Mithat Paşa böyle düşünmektedir.
Avrupalılar sanki ona "İmparatorluğun Rumeli kanadını kendiniz mi koparacaksınız, yoksa biz mi koparalım?" demektedirler.
Mithat Paşa çareyi, yeni hazırlanan Osmanlı Anayasası'nda bulur, büyük devletlerin reform projesinin yerini Osmanlı Anayasası alacaktır. Büyük devletler, Balkan Slavlarına özerklik verilmesi için artık baskı yapamayacaklar, Anayasa'da belirtilen ademi merkeziyet sistemine razı olacaklardır. Böylece imparatorluğun parçalanması önlenecek, Avrupa ipoteği altındaki padişah da, keyfi davranamayacaktır, Anayasa'ya uymak zorunda kalacaktır.

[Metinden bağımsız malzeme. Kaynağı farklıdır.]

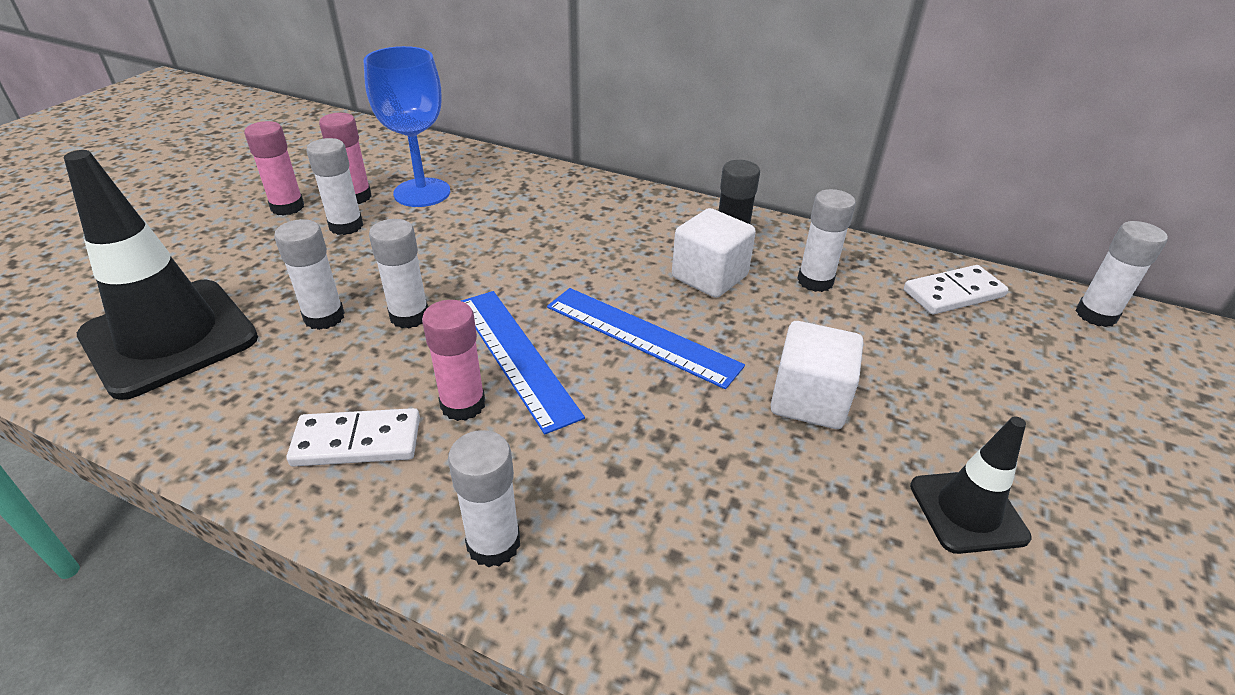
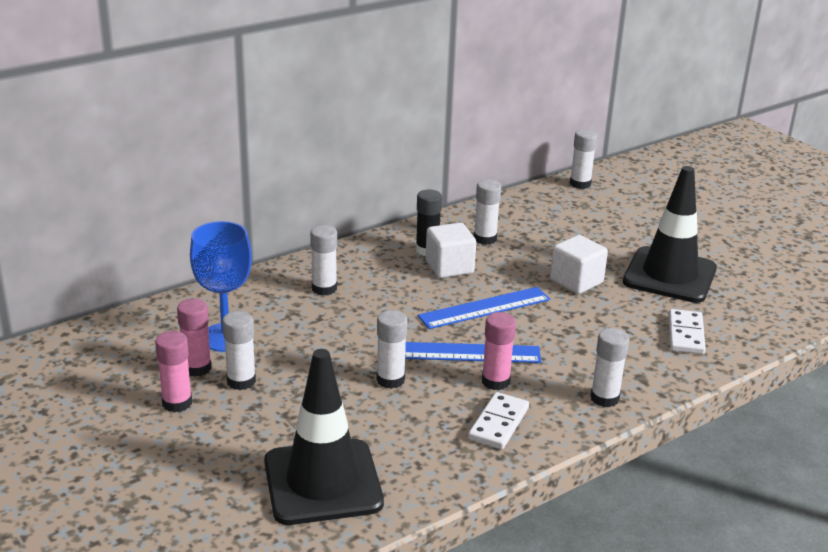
camera: 60 degrees left, 10 degrees down
(324, 317) = (360, 413): white glue stick -> white glue stick (324, 289)
(953, 293) = (531, 208): white domino -> white domino (685, 334)
(967, 511) = (669, 275): black traffic cone -> black traffic cone, size x1.87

Yani Mithat Paşa, Anayasa sayesinde bir taşla iki kuş vuracaktır.
* * *
İŞTE "Tersane Konferansı" denilen İstanbul Konferansı bu havada açılır; açılır açılmaz da toplar patlamaya başladı, Avrupalılar "Ne oluyor?" diye bakışırlarken, Osmanlı Hariciye Nazırı Saffet Paşa, Mithat Paşa'yla birlikte hazırladıkları mizansen gereği durumu açıklar:
"Şu anda tamamlanan büyük bir eser 600 yıllık bir hükümetin şeklini değiştirdi. Padişah Hazretleri'nin imparatorluğa bahşettikleri Anayasa ilan edildi, Osmanlı halklarının mutluluk ve refahı için yeni bir çağ başlıyor!"
Avrupalılar top seslerinin nedenini anlayınca, üzerinde durmazlar, önemsemez görünürler.
* * *
MİTHAT Paşa, akşam üzeri Dışişleri Bakanı Saffet Paşa'yı merakla beklemektedir, girer girmez sorar:
"Duydular mı, duydular mı, ne dediler, ne dediler?"

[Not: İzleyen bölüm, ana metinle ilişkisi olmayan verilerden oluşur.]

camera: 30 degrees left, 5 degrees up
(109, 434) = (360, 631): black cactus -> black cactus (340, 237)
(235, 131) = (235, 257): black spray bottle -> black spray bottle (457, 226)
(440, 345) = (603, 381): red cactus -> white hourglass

"Ne diyecekler efendim, çocuk oyuncağı, dediler."
* * *
ŞİMDİ diyeceksiniz ki:
"Bunları niye anlattın? Yoksa Avrupalılar, Mesut Yılmaz'ın açıkladığı Ulusal Program'a bakıp, çocuk oyuncağı mı diyecekler?"
Haşa, hiç öyle düşünüp Mesut Yılmaz'ın gazabına mı uğrayalım? Geçen gün esip savuruyordu, "Bunlar, siyasetçisiz siyaset yapmak istiyorlar!" diye...
Kimlerse bunlar?
Ama Mesut Yılmaz'ın bir hatası var, keşke bu programı Diyarbakır'da açıklasaydı; malum "Avrupa'nın yolu Diyarbakır'dan geçer!" diyen o'dur da...
* * *
DÜZELTME: Pazartesi günkü yazımızda "Tanzimat Fermanı" dizgi yanlışlığından "Tazminat Fermanı" olarak yayımlanmıştır. MİLLİYET okurlarının, bu yanlışlığı okurken düzelttiklerinden şüphemiz yoktur.